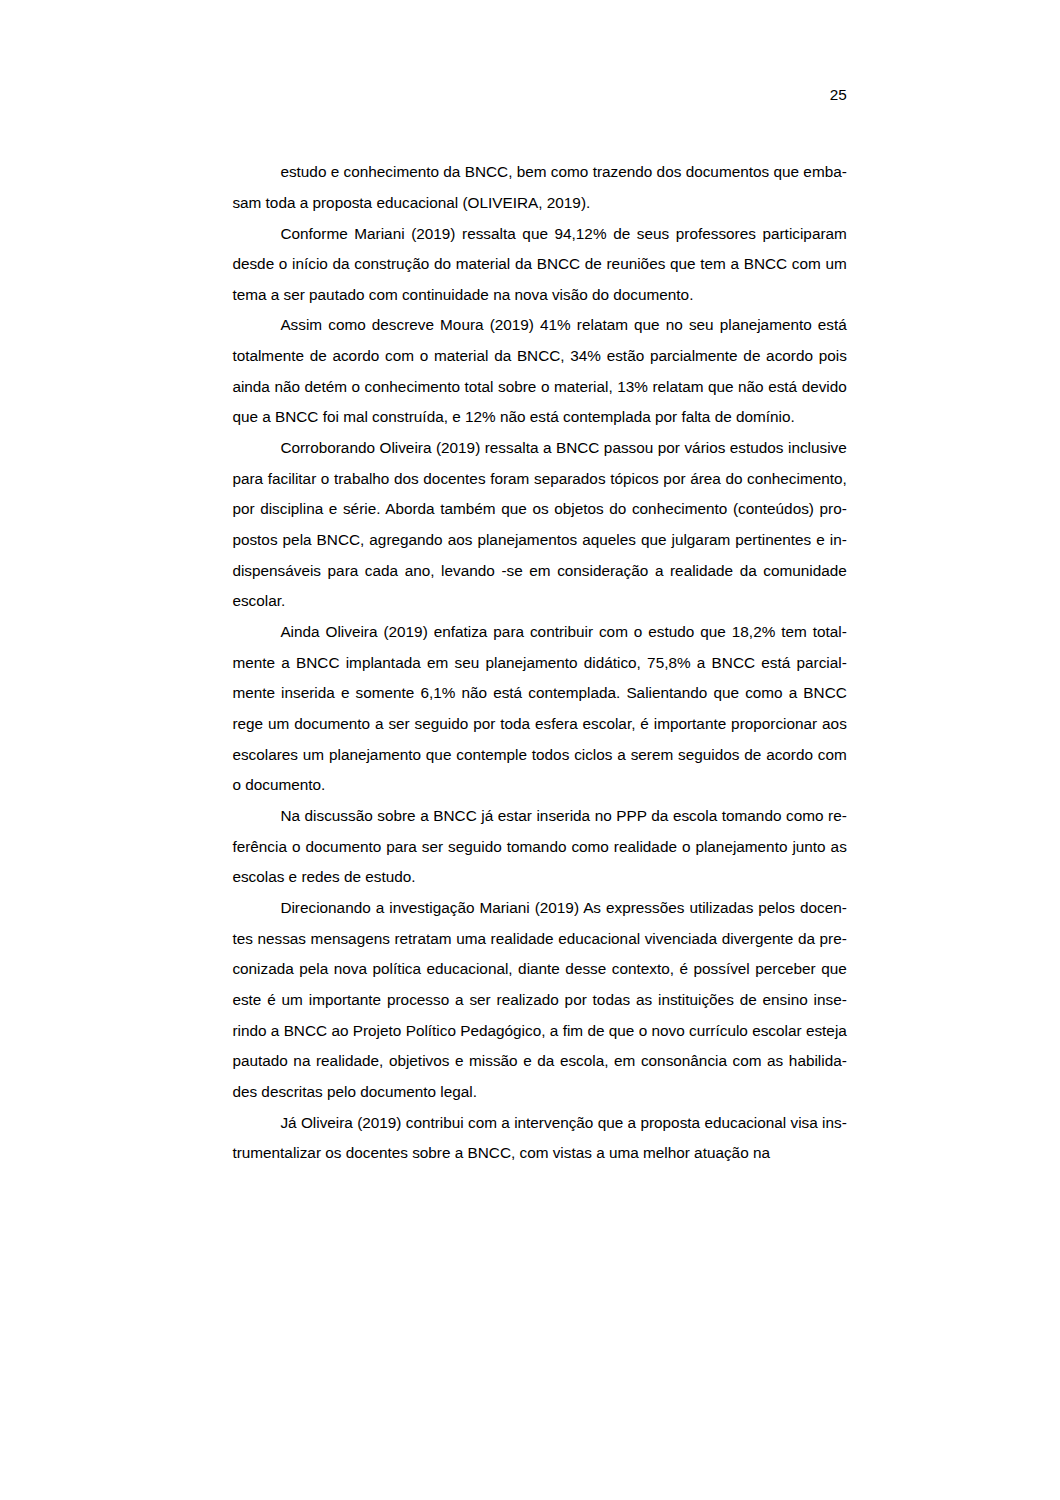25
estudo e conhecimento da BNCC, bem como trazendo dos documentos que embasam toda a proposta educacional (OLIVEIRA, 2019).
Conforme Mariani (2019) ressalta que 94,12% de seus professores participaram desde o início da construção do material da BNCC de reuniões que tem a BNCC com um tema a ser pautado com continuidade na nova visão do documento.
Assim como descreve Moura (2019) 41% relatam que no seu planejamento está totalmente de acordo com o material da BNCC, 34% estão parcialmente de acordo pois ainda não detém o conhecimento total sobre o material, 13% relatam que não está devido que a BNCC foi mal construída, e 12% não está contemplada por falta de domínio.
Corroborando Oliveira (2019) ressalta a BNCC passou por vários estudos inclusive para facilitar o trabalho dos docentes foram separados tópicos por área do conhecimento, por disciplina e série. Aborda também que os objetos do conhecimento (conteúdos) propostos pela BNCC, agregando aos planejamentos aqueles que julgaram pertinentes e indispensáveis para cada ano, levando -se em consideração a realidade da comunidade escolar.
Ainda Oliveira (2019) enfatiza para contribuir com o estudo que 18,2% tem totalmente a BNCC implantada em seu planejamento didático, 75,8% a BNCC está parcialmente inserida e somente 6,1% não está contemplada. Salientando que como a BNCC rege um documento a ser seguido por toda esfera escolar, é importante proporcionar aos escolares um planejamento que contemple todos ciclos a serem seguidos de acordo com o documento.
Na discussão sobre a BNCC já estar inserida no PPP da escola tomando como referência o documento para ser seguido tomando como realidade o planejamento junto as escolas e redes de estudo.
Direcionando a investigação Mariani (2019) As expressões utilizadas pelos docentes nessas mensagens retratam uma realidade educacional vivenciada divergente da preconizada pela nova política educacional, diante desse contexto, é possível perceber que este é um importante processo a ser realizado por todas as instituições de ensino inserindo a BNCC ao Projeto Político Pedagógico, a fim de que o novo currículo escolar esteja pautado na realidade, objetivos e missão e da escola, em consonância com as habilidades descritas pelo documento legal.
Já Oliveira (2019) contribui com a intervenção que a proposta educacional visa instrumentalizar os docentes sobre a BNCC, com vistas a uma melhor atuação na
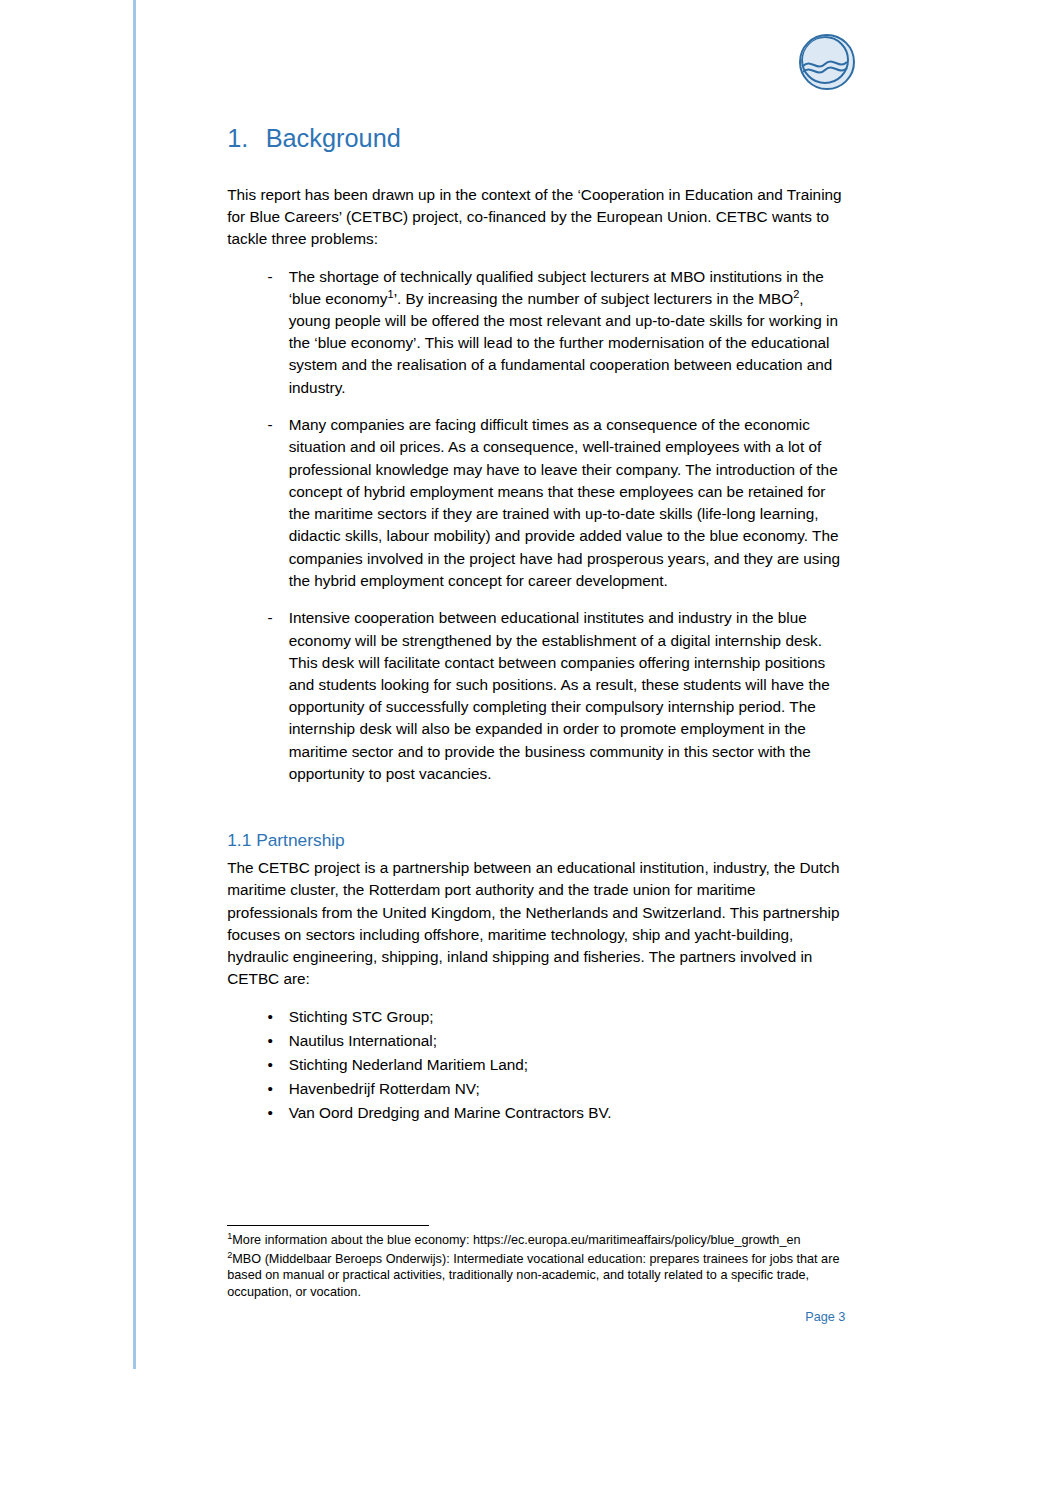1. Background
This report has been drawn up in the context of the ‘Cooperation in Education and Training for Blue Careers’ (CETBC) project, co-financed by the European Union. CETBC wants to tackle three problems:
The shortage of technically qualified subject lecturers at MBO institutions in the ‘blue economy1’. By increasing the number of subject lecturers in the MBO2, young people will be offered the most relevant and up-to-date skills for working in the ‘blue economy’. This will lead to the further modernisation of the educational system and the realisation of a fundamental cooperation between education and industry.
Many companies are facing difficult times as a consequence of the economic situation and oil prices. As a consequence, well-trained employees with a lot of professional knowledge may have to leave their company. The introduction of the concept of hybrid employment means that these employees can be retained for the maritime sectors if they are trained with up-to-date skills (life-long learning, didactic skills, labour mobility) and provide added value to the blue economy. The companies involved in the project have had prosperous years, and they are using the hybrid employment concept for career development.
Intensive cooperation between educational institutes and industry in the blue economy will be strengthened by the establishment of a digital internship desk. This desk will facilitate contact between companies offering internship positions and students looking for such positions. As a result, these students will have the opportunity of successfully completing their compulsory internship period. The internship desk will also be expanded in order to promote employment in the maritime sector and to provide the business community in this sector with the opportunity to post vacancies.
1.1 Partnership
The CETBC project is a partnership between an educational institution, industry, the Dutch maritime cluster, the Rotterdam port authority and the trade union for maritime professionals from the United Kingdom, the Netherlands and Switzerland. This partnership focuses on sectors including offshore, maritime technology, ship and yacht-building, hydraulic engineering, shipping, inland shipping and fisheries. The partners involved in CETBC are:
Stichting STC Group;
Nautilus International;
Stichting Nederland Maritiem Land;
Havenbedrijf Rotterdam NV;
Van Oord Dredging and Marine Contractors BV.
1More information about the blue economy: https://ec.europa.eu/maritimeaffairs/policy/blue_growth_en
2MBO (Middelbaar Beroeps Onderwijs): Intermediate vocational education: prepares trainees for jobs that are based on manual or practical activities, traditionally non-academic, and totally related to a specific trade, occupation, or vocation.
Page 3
- - - -
Activity:
If an entry contains an image, please omit that image and print everything else verbatim.

Result for this task:
25
estudo e conhecimento da BNCC, bem como trazendo dos documentos que embasam toda a proposta educacional (OLIVEIRA, 2019).
Conforme Mariani (2019) ressalta que 94,12% de seus professores participaram desde o início da construção do material da BNCC de reuniões que tem a BNCC com um tema a ser pautado com continuidade na nova visão do documento.
Assim como descreve Moura (2019) 41% relatam que no seu planejamento está totalmente de acordo com o material da BNCC, 34% estão parcialmente de acordo pois ainda não detém o conhecimento total sobre o material, 13% relatam que não está devido que a BNCC foi mal construída, e 12% não está contemplada por falta de domínio.
Corroborando Oliveira (2019) ressalta a BNCC passou por vários estudos inclusive para facilitar o trabalho dos docentes foram separados tópicos por área do conhecimento, por disciplina e série. Aborda também que os objetos do conhecimento (conteúdos) propostos pela BNCC, agregando aos planejamentos aqueles que julgaram pertinentes e indispensáveis para cada ano, levando -se em consideração a realidade da comunidade escolar.
Ainda Oliveira (2019) enfatiza para contribuir com o estudo que 18,2% tem totalmente a BNCC implantada em seu planejamento didático, 75,8% a BNCC está parcialmente inserida e somente 6,1% não está contemplada. Salientando que como a BNCC rege um documento a ser seguido por toda esfera escolar, é importante proporcionar aos escolares um planejamento que contemple todos ciclos a serem seguidos de acordo com o documento.
Na discussão sobre a BNCC já estar inserida no PPP da escola tomando como referência o documento para ser seguido tomando como realidade o planejamento junto as escolas e redes de estudo.
Direcionando a investigação Mariani (2019) As expressões utilizadas pelos docentes nessas mensagens retratam uma realidade educacional vivenciada divergente da preconizada pela nova política educacional, diante desse contexto, é possível perceber que este é um importante processo a ser realizado por todas as instituições de ensino inserindo a BNCC ao Projeto Político Pedagógico, a fim de que o novo currículo escolar esteja pautado na realidade, objetivos e missão e da escola, em consonância com as habilidades descritas pelo documento legal.
Já Oliveira (2019) contribui com a intervenção que a proposta educacional visa instrumentalizar os docentes sobre a BNCC, com vistas a uma melhor atuação na
1. Background
This report has been drawn up in the context of the ‘Cooperation in Education and Training for Blue Careers’ (CETBC) project, co-financed by the European Union. CETBC wants to tackle three problems:
The shortage of technically qualified subject lecturers at MBO institutions in the ‘blue economy1’. By increasing the number of subject lecturers in the MBO2, young people will be offered the most relevant and up-to-date skills for working in the ‘blue economy’. This will lead to the further modernisation of the educational system and the realisation of a fundamental cooperation between education and industry.
Many companies are facing difficult times as a consequence of the economic situation and oil prices. As a consequence, well-trained employees with a lot of professional knowledge may have to leave their company. The introduction of the concept of hybrid employment means that these employees can be retained for the maritime sectors if they are trained with up-to-date skills (life-long learning, didactic skills, labour mobility) and provide added value to the blue economy. The companies involved in the project have had prosperous years, and they are using the hybrid employment concept for career development.
Intensive cooperation between educational institutes and industry in the blue economy will be strengthened by the establishment of a digital internship desk. This desk will facilitate contact between companies offering internship positions and students looking for such positions. As a result, these students will have the opportunity of successfully completing their compulsory internship period. The internship desk will also be expanded in order to promote employment in the maritime sector and to provide the business community in this sector with the opportunity to post vacancies.
1.1 Partnership
The CETBC project is a partnership between an educational institution, industry, the Dutch maritime cluster, the Rotterdam port authority and the trade union for maritime professionals from the United Kingdom, the Netherlands and Switzerland. This partnership focuses on sectors including offshore, maritime technology, ship and yacht-building, hydraulic engineering, shipping, inland shipping and fisheries. The partners involved in CETBC are:
Stichting STC Group;
Nautilus International;
Stichting Nederland Maritiem Land;
Havenbedrijf Rotterdam NV;
Van Oord Dredging and Marine Contractors BV.
1More information about the blue economy: https://ec.europa.eu/maritimeaffairs/policy/blue_growth_en
2MBO (Middelbaar Beroeps Onderwijs): Intermediate vocational education: prepares trainees for jobs that are based on manual or practical activities, traditionally non-academic, and totally related to a specific trade, occupation, or vocation.
Page 3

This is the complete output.